AEO keyword research is an ongoing process, not a one-time exercise. The questions buyers ask AI assistants evolve as AI capabilities evolve, as market conditions change, and as your audience's sophistication grows. Build your initial question cluster map, publish the first wave of AEO-optimized content, and track citation performance monthly. Where you are not being cited, analyze who is — and identify the format, depth, or authority gap you need to close. Where you are being cited, protect and expand your coverage. This iterative cycle, applied consistently, compounds into dominant AEO authority that is genuinely difficult for competitors to displace.

Frequently Asked Questions

What tools are best for AEO keyword research specifically?

The most useful tools for AEO keyword research combine traditional SEO question filters with AI-specific research capabilities. AlsoAsked.com is the best dedicated tool for question cluster discovery. Semrush's Topic Research and Questions filter and Ahrefs' Questions filter provide volume-backed question data. AnswerThePublic is useful for generating comprehensive question inventories from seed terms. For AI-specific research, manually querying ChatGPT, Perplexity, and Google AI Overviews for your target questions and noting which questions generate AI answers is essential and cannot be replaced by automated tools.

How specific should AEO target questions be?
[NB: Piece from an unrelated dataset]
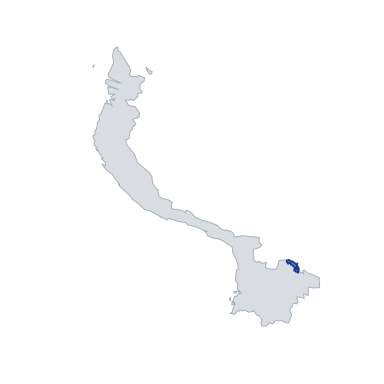 location of Dien Bien, Điện Biên, Vietnam, rotated 147°
{"feature_id": "81297802B1284717956892", "entity_name": "Dien Bien", "entity_type": "district", "adm_level": 2, "iso_a3": "VNM", "parent_name": "Vietnam", "parent_adm1": "Điện Biên", "projection": "equal_earth", "projection_center": [103.057, 21.255], "detail": "fine", "context": "in_parent", "style": "filled", "palette": "blue", "viewbox_px": 384, "rotation_deg": 147, "n_neighbors": 0, "source": "geoboundaries", "source_scale": "gbopen_adm2", "svg_char_len": 6660}
<svg xmlns="http://www.w3.org/2000/svg" viewBox="0 0 384 384"><g transform="rotate(147 192 192)"><path d="M226.1,69.3L223.5,69.5L220.7,72.3L217.1,74.1L216.2,79.1L213.2,81.4L211.7,80.3L208.7,81.4L205.4,80.3L206.6,86.0L203.3,90.6L203.7,93.5L202.8,95.7L197.2,102.2L195.5,102.3L194.2,103.3L191.5,111.0L191.2,117.4L190.0,121.0L188.7,122.6L188.5,124.5L192.9,134.7L195.8,138.8L198.6,140.8L202.9,146.9L202.3,148.4L202.6,151.8L200.6,150.8L200.8,151.2L203.2,153.1L206.8,159.6L213.2,166.4L214.2,169.9L220.3,175.5L220.1,176.2L224.5,180.7L225.0,182.5L228.2,182.3L231.2,187.6L232.1,187.6L232.5,189.9L237.3,198.8L241.4,203.3L243.4,211.6L245.8,218.0L245.9,221.6L249.6,237.0L249.4,239.0L248.7,237.0L248.8,242.9L249.4,246.0L249.2,249.8L251.8,256.9L252.2,264.8L250.4,261.5L248.5,263.8L249.9,269.5L248.3,268.9L248.5,276.6L249.2,279.2L249.1,280.2L248.2,278.2L247.6,281.8L248.3,284.3L247.2,287.0L245.7,287.2L244.8,292.9L242.1,293.4L240.1,296.0L237.7,297.0L233.1,301.9L230.2,302.7L228.6,306.7L226.0,307.1L216.4,313.8L215.3,312.2L213.5,311.6L212.2,308.0L211.2,313.8L210.5,314.2L209.0,313.1L207.6,310.8L205.5,312.4L207.8,312.8L208.4,314.3L208.1,316.1L203.2,316.1L207.6,318.4L208.6,320.1L206.5,322.9L206.4,324.9L205.4,325.9L203.0,324.1L197.8,317.8L204.0,326.7L205.1,330.7L203.6,332.6L201.8,332.6L199.0,330.0L194.3,323.6L192.7,322.7L198.2,331.8L199.0,333.8L198.4,336.2L187.3,343.0L184.4,349.5L180.9,353.3L177.2,354.4L175.2,354.1L177.3,350.7L176.0,349.5L176.4,331.5L177.4,326.8L180.5,324.9L180.5,323.9L179.4,321.2L176.9,320.2L175.7,318.2L173.4,318.9L169.5,313.6L171.7,311.2L176.5,310.8L179.7,307.1L179.3,302.9L179.7,302.4L184.1,303.9L185.6,301.5L191.4,300.7L193.1,303.5L194.5,303.0L197.1,304.9L198.2,305.0L197.7,302.2L198.1,299.6L193.1,293.9L193.0,286.3L194.2,285.9L195.5,283.6L202.0,285.1L202.2,279.3L207.0,278.6L208.0,277.0L210.8,276.5L215.4,271.4L217.3,271.1L218.4,272.4L220.2,270.1L221.0,266.2L219.6,255.3L221.7,246.3L217.1,231.0L217.6,225.6L219.0,223.8L220.4,219.4L220.2,214.5L219.4,212.1L220.6,210.4L222.2,206.0L220.7,203.0L216.0,198.0L214.1,194.0L217.8,190.7L217.9,188.7L210.2,181.8L208.9,178.3L207.0,179.7L205.7,178.8L203.9,175.3L203.1,168.6L201.8,167.6L199.3,162.9L194.9,158.5L189.7,151.4L188.7,149.3L188.0,146.0L185.9,142.3L183.9,141.5L180.3,136.8L179.8,134.8L180.8,131.4L178.3,129.7L173.8,128.1L160.3,117.2L163.1,113.3L162.3,109.7L162.6,109.1L166.3,108.9L171.6,110.3L174.1,107.3L175.3,104.1L177.1,101.6L177.1,100.2L175.8,97.6L173.4,97.5L172.1,93.9L168.0,92.4L170.7,89.9L171.5,87.9L167.7,84.2L163.7,81.5L160.1,83.3L157.4,86.4L156.1,86.9L147.5,82.6L143.4,74.5L145.0,67.9L145.0,65.5L143.4,64.4L142.9,62.8L141.6,65.6L140.4,65.6L139.1,60.7L137.6,59.5L131.8,50.4L133.6,48.6L136.3,43.3L137.3,42.4L143.1,45.9L145.6,48.9L148.0,46.9L148.1,45.8L151.1,42.0L153.8,45.9L155.8,41.7L161.0,47.0L161.8,46.0L162.8,42.4L164.2,41.4L165.3,41.2L166.7,43.3L167.9,43.4L170.4,41.3L173.0,40.9L174.7,39.0L175.2,34.9L175.8,34.1L182.3,29.6L185.0,32.0L186.8,35.5L189.1,36.4L191.5,38.7L193.4,38.4L194.0,37.6L196.4,37.7L198.5,40.1L202.7,39.0L206.6,41.8L205.4,44.9L203.5,46.2L203.0,47.8L203.0,51.2L204.7,53.4L204.9,59.1L205.9,58.6L209.8,60.3L211.3,63.1L213.2,64.7L214.7,64.9L216.0,67.1L217.4,66.4L218.0,67.3L220.7,67.0L222.6,66.1L226.1,69.3ZM163.4,314.0L163.6,317.7L162.7,322.1L161.6,317.3L159.9,314.4L162.2,313.2L163.4,314.0ZM220.2,75.6L217.9,78.3L217.0,78.2L218.1,74.4L220.2,75.6ZM211.1,85.8L210.4,85.9L209.1,84.1L209.8,83.2L211.2,83.8L211.6,84.6L211.1,85.8ZM218.9,81.9L218.0,82.4L217.0,82.4L219.4,79.5L218.9,81.9ZM207.2,81.8L208.2,84.7L206.8,83.2L207.2,81.8ZM215.3,312.8L213.5,315.2L213.4,314.1L215.3,312.8ZM206.5,351.7L205.1,351.7L206.6,350.3L206.5,351.7Z" fill="#d9dde1" stroke="#a8b0b8" stroke-width="1"/><path d="M147.5,67.0L147.3,67.0L147.2,67.1L147.1,67.4L147.0,67.5L146.9,67.6L146.8,67.4L146.7,67.2L146.4,67.0L146.4,66.9L146.3,67.0L146.2,67.1L146.1,67.3L146.0,67.5L145.8,67.5L145.7,67.5L145.5,67.9L145.4,68.0L145.2,68.3L145.2,68.5L144.9,68.9L144.7,68.9L144.8,69.1L144.7,69.1L144.5,69.3L144.4,69.4L144.5,69.5L144.4,69.7L144.4,69.8L144.3,70.0L144.3,69.9L144.1,69.9L144.0,70.0L144.0,70.3L144.0,70.5L143.9,70.6L143.9,70.8L143.7,71.0L143.8,71.1L144.1,71.0L144.1,70.9L144.3,70.9L144.5,70.8L144.4,70.7L144.5,70.7L144.6,70.4L144.8,70.3L144.8,70.6L144.7,70.6L144.7,70.8L144.6,71.2L144.5,71.4L144.4,71.6L144.4,71.8L144.2,71.9L144.2,72.1L144.1,72.3L144.1,72.5L144.1,72.8L144.1,73.1L144.2,73.4L144.2,73.5L144.0,73.8L143.9,73.7L143.8,73.8L143.6,73.8L143.4,74.0L143.3,73.9L143.3,74.0L143.2,74.1L142.9,74.4L142.9,74.5L142.7,74.6L142.9,74.7L142.8,74.8L143.0,74.9L143.0,75.0L143.0,74.9L143.3,74.9L143.5,74.8L143.6,74.7L143.8,74.8L144.1,74.9L144.2,75.1L144.3,75.2L144.4,75.3L144.4,75.5L144.4,75.8L144.4,76.0L144.4,76.4L144.4,76.5L144.5,76.8L144.8,76.8L144.9,77.0L145.0,77.2L145.0,77.3L144.9,77.4L144.9,77.5L145.0,77.6L145.1,77.8L145.3,78.1L145.3,78.4L145.2,78.5L145.3,78.6L145.4,78.9L145.5,78.8L145.8,78.9L145.9,79.0L146.0,78.9L146.2,79.0L146.3,79.0L146.5,79.2L146.5,79.3L146.5,79.5L146.7,79.9L146.8,80.0L146.8,80.3L147.0,80.5L147.1,80.9L147.2,81.2L147.2,81.5L147.3,81.6L147.5,81.7L147.5,81.8L147.5,82.0L147.6,82.3L147.7,82.5L147.8,82.5L147.8,82.4L147.9,82.2L148.0,82.3L148.3,82.4L148.5,82.2L148.7,82.3L148.8,82.3L149.0,82.3L149.3,82.4L149.3,82.5L149.5,82.5L149.8,82.6L150.1,82.5L150.2,82.4L150.3,82.4L150.3,82.5L150.4,82.4L150.5,82.3L150.3,82.0L150.3,81.9L150.3,81.6L150.5,81.4L150.6,81.5L150.7,81.4L150.6,81.2L150.7,80.8L150.6,80.4L150.4,80.3L150.5,80.3L150.4,80.3L150.4,80.2L150.5,80.1L150.4,80.0L150.6,79.9L150.6,79.7L150.4,79.5L150.4,79.4L150.2,79.4L150.1,79.5L149.7,79.5L149.5,79.4L149.4,79.3L149.1,79.4L148.9,79.5L148.7,79.5L148.4,79.6L148.2,79.6L148.1,79.4L148.3,79.1L148.4,78.9L148.5,78.8L148.6,78.7L148.5,78.4L148.4,78.3L148.5,78.1L148.4,78.0L148.4,77.8L148.5,77.7L148.8,77.3L148.7,77.0L148.4,76.9L148.1,76.8L147.9,76.8L147.7,76.5L147.7,76.3L147.6,76.1L147.5,75.9L147.4,75.5L147.3,75.1L147.5,75.0L147.7,74.8L147.8,74.7L147.8,74.4L147.7,74.1L147.4,73.8L147.1,73.7L147.0,73.2L147.1,72.9L147.0,72.7L146.9,72.2L146.8,72.3L146.7,72.2L146.3,72.3L146.2,72.3L145.9,72.3L146.0,72.2L145.9,72.0L145.9,71.8L145.7,71.6L145.7,71.4L145.8,71.4L145.9,71.1L146.0,71.3L146.3,71.3L146.3,71.2L146.2,71.1L146.3,70.9L146.3,70.7L146.5,70.3L146.6,70.5L146.8,70.8L147.2,70.8L147.2,71.0L147.3,71.2L147.2,71.4L147.2,71.5L147.3,71.7L147.3,72.0L147.5,72.0L147.6,71.8L147.7,71.7L147.8,71.7L148.1,71.4L148.2,71.5L148.3,71.5L148.5,71.3L148.6,71.2L148.8,71.0L148.9,70.8L148.8,70.6L148.7,70.4L148.7,70.1L148.8,70.1L148.7,70.0L148.7,69.8L148.6,69.6L148.6,69.3L148.6,69.2L148.6,68.9L148.4,68.8L148.4,68.6L148.3,68.4L148.1,68.2L147.8,67.9L147.7,67.6L147.6,67.3L147.6,67.2L147.5,67.0Z" fill="#3b82f6" stroke="#1e3a8a" stroke-width="1.5"/></g></svg>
More specific is generally better for AEO, within reason. Highly specific questions ('how does HubSpot's lead scoring work for SaaS companies with usage-based pricing?') have very low traditional search volume but are exactly the kind of question a sophisticated B2B buyer asks an AI assistant. Answering these with expert precision signals depth of expertise to AI retrieval systems and earns citations from buyers who are close to a purchase decision. A mix of broad definitional questions (for volume) and highly specific niche questions (for depth and citation quality) is the optimal portfolio.

How do I know if my AEO keyword research is working?

Track two primary signals. First, citation monitoring: manually query a representative set of 50 target questions across ChatGPT, Perplexity, and Google AI Overviews monthly, and record whether your content is cited. Track your citation rate as a percentage of monitored queries. Second, referral traffic: monitor traffic from perplexity.ai, chat.openai.com, and bing.com/chat in your analytics. As AEO keyword targeting improves, both your citation rate on monitored queries and your AI referral traffic should grow quarter over quarter.